# [DATA TO PROCESS]
------------------------------------

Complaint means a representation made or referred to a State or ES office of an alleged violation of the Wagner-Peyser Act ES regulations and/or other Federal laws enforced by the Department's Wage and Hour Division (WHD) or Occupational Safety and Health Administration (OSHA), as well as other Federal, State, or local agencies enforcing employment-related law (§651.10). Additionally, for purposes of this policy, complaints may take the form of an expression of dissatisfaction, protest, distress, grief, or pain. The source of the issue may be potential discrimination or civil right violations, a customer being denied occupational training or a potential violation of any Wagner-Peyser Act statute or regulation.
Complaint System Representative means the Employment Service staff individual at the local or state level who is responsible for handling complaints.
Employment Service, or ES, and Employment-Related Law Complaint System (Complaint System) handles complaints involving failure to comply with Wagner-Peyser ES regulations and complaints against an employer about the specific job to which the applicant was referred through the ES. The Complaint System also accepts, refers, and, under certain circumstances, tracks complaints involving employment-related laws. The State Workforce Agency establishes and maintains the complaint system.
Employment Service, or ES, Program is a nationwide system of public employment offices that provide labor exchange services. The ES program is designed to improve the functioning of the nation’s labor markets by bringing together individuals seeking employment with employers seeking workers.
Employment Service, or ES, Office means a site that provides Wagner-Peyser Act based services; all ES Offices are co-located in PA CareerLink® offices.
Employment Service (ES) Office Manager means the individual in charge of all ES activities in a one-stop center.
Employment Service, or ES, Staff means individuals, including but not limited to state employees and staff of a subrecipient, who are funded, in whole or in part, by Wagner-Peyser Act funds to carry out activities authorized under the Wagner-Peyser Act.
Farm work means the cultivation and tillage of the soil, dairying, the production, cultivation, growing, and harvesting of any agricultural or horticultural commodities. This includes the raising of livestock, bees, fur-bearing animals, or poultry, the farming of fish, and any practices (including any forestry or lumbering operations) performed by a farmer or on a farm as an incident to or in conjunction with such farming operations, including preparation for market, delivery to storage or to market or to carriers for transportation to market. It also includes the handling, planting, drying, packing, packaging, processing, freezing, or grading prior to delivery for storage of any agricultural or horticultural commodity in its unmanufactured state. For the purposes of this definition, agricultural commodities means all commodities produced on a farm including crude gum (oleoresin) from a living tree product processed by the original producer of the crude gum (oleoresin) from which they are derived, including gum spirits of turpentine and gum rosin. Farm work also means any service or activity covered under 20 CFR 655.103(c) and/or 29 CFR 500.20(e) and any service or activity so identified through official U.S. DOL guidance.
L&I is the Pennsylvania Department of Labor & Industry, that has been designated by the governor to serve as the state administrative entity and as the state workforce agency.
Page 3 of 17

------------------------------------

# [WHAT YOU WILL DO]
From the entries, copy out each line containing the word "individuals".

# [RESPONSE AREA]
Employment Service, or ES, Program is a nationwide system of public employment offices that provide labor exchange services. The ES program is designed to improve the functioning of the nation’s labor markets by bringing together individuals seeking employment with employers seeking workers.
Employment Service, or ES, Staff means individuals, including but not limited to state employees and staff of a subrecipient, who are funded, in whole or in part, by Wagner-Peyser Act funds to carry out activities authorized under the Wagner-Peyser Act.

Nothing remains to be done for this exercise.